** Information provided follows **

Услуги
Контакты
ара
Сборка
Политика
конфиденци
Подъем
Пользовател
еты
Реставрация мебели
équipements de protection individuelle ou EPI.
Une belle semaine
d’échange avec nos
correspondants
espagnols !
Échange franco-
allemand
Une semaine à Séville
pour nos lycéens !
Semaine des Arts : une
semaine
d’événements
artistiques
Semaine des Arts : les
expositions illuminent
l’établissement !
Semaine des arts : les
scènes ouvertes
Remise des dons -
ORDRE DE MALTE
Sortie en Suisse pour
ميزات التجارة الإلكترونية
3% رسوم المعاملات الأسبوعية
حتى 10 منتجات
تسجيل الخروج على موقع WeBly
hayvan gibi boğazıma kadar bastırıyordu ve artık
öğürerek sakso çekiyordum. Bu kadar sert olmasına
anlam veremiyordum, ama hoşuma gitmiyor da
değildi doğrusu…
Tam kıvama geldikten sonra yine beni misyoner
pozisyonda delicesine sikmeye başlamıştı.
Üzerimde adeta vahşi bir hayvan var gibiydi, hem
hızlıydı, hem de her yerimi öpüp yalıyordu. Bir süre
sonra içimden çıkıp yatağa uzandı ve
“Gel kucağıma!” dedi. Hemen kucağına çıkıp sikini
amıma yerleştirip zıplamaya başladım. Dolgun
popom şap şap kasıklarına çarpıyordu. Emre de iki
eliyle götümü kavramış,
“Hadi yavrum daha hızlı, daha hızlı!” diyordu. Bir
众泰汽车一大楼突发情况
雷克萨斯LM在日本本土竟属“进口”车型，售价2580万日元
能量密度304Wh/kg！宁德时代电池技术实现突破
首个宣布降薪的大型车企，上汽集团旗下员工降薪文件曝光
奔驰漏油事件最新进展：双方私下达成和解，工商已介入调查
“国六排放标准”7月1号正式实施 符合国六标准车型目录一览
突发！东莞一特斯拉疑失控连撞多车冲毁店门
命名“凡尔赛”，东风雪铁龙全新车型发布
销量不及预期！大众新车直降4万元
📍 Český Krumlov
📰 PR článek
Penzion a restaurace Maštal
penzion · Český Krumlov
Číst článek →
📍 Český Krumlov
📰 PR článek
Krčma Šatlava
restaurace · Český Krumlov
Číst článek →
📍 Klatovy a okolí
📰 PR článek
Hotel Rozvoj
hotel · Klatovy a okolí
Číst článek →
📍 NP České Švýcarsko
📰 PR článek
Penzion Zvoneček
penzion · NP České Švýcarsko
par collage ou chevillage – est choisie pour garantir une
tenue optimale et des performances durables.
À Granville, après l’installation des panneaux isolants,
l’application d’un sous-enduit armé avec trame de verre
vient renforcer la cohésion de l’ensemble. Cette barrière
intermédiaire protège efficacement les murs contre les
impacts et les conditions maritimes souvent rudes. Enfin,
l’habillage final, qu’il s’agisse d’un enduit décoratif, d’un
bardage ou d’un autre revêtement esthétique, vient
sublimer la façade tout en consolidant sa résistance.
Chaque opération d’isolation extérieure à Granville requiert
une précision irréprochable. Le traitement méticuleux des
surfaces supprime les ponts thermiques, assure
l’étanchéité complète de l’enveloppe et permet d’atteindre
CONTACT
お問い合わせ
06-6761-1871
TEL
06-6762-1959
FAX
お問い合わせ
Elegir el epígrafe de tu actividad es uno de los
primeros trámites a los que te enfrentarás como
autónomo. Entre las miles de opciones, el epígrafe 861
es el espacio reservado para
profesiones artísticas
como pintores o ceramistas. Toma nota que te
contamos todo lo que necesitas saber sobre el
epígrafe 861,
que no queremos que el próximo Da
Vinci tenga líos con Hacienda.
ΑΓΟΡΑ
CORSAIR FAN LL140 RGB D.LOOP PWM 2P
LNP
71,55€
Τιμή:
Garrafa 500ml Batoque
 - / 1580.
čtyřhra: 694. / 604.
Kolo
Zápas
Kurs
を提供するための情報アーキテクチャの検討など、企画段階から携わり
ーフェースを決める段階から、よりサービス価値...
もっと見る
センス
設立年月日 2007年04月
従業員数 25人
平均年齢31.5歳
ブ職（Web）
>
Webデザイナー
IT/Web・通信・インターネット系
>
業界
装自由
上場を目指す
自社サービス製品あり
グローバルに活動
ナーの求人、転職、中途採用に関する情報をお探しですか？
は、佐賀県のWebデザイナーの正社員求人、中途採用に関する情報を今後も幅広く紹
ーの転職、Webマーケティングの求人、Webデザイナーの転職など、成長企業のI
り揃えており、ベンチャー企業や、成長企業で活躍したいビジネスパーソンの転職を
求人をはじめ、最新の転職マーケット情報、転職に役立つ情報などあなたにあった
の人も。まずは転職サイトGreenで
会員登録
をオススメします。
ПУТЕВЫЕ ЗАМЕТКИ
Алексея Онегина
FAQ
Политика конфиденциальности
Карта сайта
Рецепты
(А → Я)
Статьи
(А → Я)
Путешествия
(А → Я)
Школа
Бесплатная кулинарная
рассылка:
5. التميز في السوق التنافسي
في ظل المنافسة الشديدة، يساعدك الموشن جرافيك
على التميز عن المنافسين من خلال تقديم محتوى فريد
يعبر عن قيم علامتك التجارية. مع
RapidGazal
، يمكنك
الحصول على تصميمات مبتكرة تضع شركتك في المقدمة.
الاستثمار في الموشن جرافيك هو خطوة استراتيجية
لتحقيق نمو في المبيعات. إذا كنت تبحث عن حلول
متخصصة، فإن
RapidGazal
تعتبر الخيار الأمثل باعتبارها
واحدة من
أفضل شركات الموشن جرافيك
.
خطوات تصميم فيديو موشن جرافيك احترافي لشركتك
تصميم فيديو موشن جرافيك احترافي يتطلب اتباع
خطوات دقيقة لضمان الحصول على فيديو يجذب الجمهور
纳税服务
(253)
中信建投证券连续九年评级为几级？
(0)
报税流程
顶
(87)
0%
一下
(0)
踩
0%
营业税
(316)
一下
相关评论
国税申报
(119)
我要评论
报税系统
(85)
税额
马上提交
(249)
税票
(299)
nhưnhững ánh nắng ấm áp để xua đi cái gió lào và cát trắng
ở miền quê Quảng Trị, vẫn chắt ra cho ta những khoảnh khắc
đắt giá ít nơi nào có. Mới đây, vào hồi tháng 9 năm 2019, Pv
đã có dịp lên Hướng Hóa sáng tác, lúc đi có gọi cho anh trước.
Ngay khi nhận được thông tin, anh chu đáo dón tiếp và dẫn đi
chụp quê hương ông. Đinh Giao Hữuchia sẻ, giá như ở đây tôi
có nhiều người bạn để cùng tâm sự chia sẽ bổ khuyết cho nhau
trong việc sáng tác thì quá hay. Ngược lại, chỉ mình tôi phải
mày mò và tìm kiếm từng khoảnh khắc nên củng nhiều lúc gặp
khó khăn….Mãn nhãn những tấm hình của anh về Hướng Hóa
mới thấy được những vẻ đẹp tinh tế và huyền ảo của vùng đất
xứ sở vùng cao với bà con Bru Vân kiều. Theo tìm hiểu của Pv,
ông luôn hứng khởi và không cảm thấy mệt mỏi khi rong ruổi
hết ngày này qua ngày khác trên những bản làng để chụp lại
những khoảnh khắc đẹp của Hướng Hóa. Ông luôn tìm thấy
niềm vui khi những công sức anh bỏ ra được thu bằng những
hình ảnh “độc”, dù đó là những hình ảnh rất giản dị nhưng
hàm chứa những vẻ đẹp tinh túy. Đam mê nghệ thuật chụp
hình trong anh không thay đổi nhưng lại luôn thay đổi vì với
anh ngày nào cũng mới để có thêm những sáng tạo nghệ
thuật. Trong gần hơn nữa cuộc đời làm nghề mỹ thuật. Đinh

** End of Information provided **

**Your instructions:** Convert the lines of the items, from the first line through the line holding "Sortie en Suisse pour", inclusive, into a numbered list, omitting any blank lines.

**Exercise result:**
1. Услуги
2. Контакты
3. ара
4. Сборка
5. Политика
6. конфиденци
7. Подъем
8. Пользовател
9. еты
10. Реставрация мебели
11. équipements de protection individuelle ou EPI.
12. Une belle semaine
13. d’échange avec nos
14. correspondants
15. espagnols !
16. Échange franco-
17. allemand
18. Une semaine à Séville
19. pour nos lycéens !
20. Semaine des Arts : une
21. semaine
22. d’événements
23. artistiques
24. Semaine des Arts : les
25. expositions illuminent
26. l’établissement !
27. Semaine des arts : les
28. scènes ouvertes
29. Remise des dons -
30. ORDRE DE MALTE
31. Sortie en Suisse pour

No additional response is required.